-- Work instructions --
Copy the rows from the first line up to and including the line containing "picture [87, 383, 857, 1152]", substituting "enclosing box" for "bounding box" and leaving everything else unchanged.

## BEGIN Information supplied

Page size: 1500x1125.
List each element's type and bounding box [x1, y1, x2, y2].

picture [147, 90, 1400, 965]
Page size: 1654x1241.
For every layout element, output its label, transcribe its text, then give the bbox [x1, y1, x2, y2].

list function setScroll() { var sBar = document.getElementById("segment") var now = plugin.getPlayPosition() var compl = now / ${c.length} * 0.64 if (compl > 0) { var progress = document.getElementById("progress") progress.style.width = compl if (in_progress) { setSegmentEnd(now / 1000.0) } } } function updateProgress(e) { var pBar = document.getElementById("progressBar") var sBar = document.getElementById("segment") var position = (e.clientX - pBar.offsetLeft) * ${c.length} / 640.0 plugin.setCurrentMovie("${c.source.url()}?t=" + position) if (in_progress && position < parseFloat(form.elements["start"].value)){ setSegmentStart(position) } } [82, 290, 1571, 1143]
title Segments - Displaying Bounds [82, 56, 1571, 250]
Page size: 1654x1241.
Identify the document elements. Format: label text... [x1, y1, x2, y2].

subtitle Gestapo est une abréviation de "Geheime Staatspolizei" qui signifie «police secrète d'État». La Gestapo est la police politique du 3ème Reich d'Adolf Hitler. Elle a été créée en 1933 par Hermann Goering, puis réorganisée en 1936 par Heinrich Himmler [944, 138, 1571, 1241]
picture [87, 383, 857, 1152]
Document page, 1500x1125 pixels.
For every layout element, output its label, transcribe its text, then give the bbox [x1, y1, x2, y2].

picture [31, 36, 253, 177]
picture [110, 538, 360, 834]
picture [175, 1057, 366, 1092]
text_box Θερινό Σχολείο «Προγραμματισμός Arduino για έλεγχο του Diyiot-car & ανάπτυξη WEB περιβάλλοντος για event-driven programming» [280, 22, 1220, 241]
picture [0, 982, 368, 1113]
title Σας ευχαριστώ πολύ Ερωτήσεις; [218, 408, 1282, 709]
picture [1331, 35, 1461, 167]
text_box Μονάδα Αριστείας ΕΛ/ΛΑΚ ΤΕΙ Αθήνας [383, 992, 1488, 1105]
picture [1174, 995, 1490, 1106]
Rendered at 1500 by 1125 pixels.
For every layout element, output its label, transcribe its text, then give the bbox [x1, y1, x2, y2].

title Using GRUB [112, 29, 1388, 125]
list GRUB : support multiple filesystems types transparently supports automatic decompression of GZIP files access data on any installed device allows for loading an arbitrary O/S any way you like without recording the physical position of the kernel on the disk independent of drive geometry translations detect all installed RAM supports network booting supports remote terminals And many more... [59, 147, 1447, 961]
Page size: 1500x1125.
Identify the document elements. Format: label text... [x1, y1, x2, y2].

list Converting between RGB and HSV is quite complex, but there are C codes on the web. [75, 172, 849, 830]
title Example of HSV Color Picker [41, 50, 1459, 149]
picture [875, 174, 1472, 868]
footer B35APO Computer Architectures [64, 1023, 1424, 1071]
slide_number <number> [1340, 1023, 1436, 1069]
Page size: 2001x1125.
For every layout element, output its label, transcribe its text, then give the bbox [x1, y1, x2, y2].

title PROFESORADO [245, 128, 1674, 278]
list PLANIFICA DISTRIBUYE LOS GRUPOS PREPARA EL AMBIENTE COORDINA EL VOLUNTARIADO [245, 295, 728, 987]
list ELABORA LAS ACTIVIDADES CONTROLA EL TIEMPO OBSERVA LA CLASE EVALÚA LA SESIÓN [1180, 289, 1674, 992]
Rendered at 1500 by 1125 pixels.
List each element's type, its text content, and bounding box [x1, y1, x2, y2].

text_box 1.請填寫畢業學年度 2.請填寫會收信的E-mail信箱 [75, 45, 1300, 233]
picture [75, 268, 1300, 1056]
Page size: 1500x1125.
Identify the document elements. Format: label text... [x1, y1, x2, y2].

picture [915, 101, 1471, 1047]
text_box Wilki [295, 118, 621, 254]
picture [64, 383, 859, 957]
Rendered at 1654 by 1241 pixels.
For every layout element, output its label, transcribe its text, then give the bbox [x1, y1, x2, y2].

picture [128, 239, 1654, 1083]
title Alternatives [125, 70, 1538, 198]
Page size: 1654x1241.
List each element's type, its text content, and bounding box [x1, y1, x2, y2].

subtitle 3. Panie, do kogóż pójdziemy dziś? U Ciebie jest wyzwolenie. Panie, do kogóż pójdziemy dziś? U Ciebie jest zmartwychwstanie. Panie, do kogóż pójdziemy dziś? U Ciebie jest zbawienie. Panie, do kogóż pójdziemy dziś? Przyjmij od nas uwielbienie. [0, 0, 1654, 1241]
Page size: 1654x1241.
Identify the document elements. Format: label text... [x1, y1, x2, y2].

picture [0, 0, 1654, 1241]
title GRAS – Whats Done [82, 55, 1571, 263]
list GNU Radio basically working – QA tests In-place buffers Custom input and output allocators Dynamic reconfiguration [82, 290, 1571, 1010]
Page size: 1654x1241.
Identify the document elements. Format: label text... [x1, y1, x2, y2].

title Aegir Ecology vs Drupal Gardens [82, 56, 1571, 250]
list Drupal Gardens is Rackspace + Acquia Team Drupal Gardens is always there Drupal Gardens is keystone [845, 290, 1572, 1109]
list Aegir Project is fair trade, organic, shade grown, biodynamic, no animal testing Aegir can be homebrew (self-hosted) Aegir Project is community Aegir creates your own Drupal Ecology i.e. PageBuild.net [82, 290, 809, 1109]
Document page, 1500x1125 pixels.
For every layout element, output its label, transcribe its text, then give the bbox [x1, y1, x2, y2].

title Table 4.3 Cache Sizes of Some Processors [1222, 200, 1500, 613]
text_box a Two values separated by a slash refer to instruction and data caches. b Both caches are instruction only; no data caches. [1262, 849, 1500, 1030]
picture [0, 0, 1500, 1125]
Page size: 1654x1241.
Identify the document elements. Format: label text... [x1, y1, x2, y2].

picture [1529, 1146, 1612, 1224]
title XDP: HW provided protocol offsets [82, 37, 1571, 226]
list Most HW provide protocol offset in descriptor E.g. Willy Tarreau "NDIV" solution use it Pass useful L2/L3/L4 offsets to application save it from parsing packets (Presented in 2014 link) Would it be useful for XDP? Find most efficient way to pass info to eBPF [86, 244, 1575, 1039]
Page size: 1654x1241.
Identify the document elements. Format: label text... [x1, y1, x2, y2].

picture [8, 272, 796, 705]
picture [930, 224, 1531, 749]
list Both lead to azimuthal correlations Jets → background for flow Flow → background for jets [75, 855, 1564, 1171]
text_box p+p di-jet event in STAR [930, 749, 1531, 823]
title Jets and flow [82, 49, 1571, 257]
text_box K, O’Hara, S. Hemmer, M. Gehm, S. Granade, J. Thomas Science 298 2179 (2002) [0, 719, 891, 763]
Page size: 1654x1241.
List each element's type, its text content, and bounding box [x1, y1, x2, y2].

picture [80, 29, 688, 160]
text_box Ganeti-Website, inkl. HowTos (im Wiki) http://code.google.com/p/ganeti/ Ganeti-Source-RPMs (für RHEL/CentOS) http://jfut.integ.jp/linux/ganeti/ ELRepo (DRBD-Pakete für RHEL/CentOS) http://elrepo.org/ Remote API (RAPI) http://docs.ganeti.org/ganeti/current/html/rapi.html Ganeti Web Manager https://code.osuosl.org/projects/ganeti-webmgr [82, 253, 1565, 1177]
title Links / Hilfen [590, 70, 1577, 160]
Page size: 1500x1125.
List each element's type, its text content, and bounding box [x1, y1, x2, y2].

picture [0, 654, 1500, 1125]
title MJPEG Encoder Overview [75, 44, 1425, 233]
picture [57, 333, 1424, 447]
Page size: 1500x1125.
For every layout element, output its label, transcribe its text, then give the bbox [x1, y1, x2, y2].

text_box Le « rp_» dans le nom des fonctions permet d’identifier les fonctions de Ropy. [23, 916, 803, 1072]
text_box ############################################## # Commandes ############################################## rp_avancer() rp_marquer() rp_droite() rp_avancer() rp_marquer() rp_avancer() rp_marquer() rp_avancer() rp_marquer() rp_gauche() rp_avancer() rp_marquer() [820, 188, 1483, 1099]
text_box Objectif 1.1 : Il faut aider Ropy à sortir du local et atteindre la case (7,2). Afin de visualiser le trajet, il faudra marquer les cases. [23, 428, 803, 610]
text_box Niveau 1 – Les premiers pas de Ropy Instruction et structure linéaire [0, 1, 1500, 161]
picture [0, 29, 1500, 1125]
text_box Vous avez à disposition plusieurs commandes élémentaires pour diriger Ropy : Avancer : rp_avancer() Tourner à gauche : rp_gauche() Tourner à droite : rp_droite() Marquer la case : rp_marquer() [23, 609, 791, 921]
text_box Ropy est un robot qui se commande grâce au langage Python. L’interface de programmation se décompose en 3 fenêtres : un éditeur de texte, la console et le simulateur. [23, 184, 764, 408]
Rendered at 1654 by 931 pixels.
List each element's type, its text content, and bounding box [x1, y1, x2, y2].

## END Information supplied

-- Response to the exercise --
Page size: 1500x1125.
List each element's type and enclosing box [x1, y1, x2, y2].

picture [147, 90, 1400, 965]
Page size: 1654x1241.
For every layout element, output its label, transcribe its text, then give the bbox [x1, y1, x2, y2].

list function setScroll() { var sBar = document.getElementById("segment") var now = plugin.getPlayPosition() var compl = now / ${c.length} * 0.64 if (compl > 0) { var progress = document.getElementById("progress") progress.style.width = compl if (in_progress) { setSegmentEnd(now / 1000.0) } } } function updateProgress(e) { var pBar = document.getElementById("progressBar") var sBar = document.getElementById("segment") var position = (e.clientX - pBar.offsetLeft) * ${c.length} / 640.0 plugin.setCurrentMovie("${c.source.url()}?t=" + position) if (in_progress && position < parseFloat(form.elements["start"].value)){ setSegmentStart(position) } } [82, 290, 1571, 1143]
title Segments - Displaying Bounds [82, 56, 1571, 250]
Page size: 1654x1241.
Identify the document elements. Format: label text... [x1, y1, x2, y2].

subtitle Gestapo est une abréviation de "Geheime Staatspolizei" qui signifie «police secrète d'État». La Gestapo est la police politique du 3ème Reich d'Adolf Hitler. Elle a été créée en 1933 par Hermann Goering, puis réorganisée en 1936 par Heinrich Himmler [944, 138, 1571, 1241]
picture [87, 383, 857, 1152]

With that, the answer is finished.